§ 引用段落:

-----

Enough with this Harry Potter, please! What are we, twelve-year olds? Let's get our teeth into some real pumpkin pasties -- oops, programming problems!
Here we go!
Let's define the diversity of a list of numbers to be the difference between the largest and smallest number in the list.
For example, the diversity of the list (1, -1, 2, 7) = 7 - (-1) = 8.
A substring of a list is considered a non-empty sequence of contiguous numbers from the list. For example, for the list (1,3,7), the substrings are (1), (3), (7), (1,3), (3,7), (1,3,7). A subsequence of a list is defined to be a non-empty sequence of numbers obtained by deleting some elements from the list. For example, for the list (1,3,7), the subsequences are (1), (3), (7), (1,3), (3,7), (1,7), (1,3,7).
Given a list of length N find the number of substrings and subsequences in this list with the maximum diversity. If a substring/subsequence having maximum diversity occurs multiple times in the list, each of its occurences adds towards the answer. And tell Harry Potter your answer
Input (STDIN):
The first line contains T, the number of test cases. Then follow T test case blocks.

-----

§ 所列条目:

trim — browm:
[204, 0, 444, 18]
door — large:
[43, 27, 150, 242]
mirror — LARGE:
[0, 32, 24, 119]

-----

§ 练习题目:
请将列表多样性编程题中从“Enough with this”到“2, 7) = 7 - (-1) = 8.”的这一段逐字照抄下来。 上面的清单在这里不起任何作用。

§ 练习答案:
Enough with this Harry Potter, please! What are we, twelve-year olds? Let's get our teeth into some real pumpkin pasties -- oops, programming problems!
Here we go!
Let's define the diversity of a list of numbers to be the difference between the largest and smallest number in the list.
For example, the diversity of the list (1, -1, 2, 7) = 7 - (-1) = 8.